┌─ Extrait à lire

Alors qu’il séjourne à Berlin au mois de mars de l’année 1895, Gallen reçoit un funeste télégramme de son épouse Mary : « Marjatta, décédée. ». La première fille de l’artiste, Impi Marjatta, alors âgé de seulement quatre ans, meurt de diphtérie dans les bras de sa mère. Axel quitte alors l’Allemagne bouleversé afin de retrouver la jeune femme brisée par le chagrin. Le couple décide de s’installer à Londres afin de noyer leur douleur dans l’effervescence culturelle et cosmopolite de la mégalopole victorienne. A Berlin, Gallen est profondément touché par les travaux graphiques de son confrère d’âme scandinave Edvard Munch. Désireux d’approfondir son goût et ses connaissances pour la gravure sur cuivre et sur bois, il se procure une presse d’imprimerie à Londres. Ayant d’ores et déjà acquis les rudiments de l’eau-forte à Berlin auprès de l’artiste Jugendstil Josef Sattler, les possibilités esthétiques inhérentes à cette technique aux noirs encrages lui permettent d’exprimer toutes les nuances de ses sombres états d’âme. De retour en Finlande à l’été 1895, Akseli grave et imprime en décembre, au sein de l’atelier de Kalela, sa première œuvre graphique intitulée Fleur de la Mort. Hommage aimant et sublimé à sa petite fille montée aux Cieux, l’œuvre la représente dans une forêt contemplant le lys de l’Innocence planté au bord d’une noire flaque, la Mort serpentée à un sapin l’attirant de sa main squelettique. Un mélancolique poème en finlandais y est imprimé sur sa gauche. Cette poignante œuvre graphique contient en elle les formes de l’Art Nouveau, les énigmes de la vie et de la mort, la forêt finlandaise et l’âme nationale, les forces de la parole et de l’image. Le sujet d’Ad Astra, peint en 1894, résonne comme une préfiguration de l’épreuve survenue un an auparavant. D’inspiration biblique, Gallen y interprète sa résurrection : « La toile décrit la Résurrection. Le récit de la Crucifixion de Jésus a eu une influence importante sur le sujet et sur son traitement. La position du Libérateur du monde sur le Crucifix – ne pourrait-elle pas également symboliser ce que ressent un homme qui a souffert tous les maux et qui s’est libéré de tout ? »

└─

**À faire**
D'après l'extrait à lire, quel titre porte la première œuvre graphique que Gallen grave et imprime à Kalela ? Les lignes ci-dessous viennent d'une autre source.

┌─ Données fournies

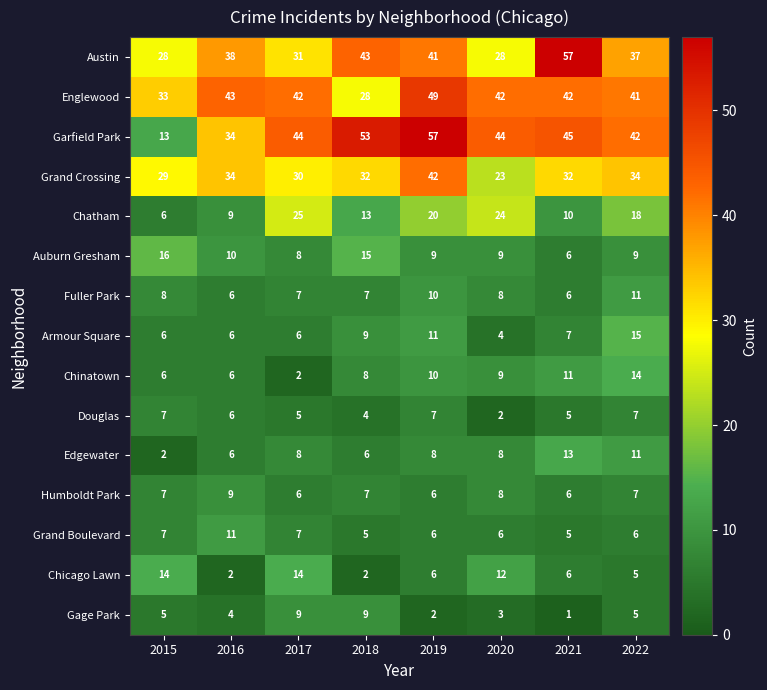

What is the greatest value displayed?

57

└─

**Votre réponse**
Fleur de la Mort.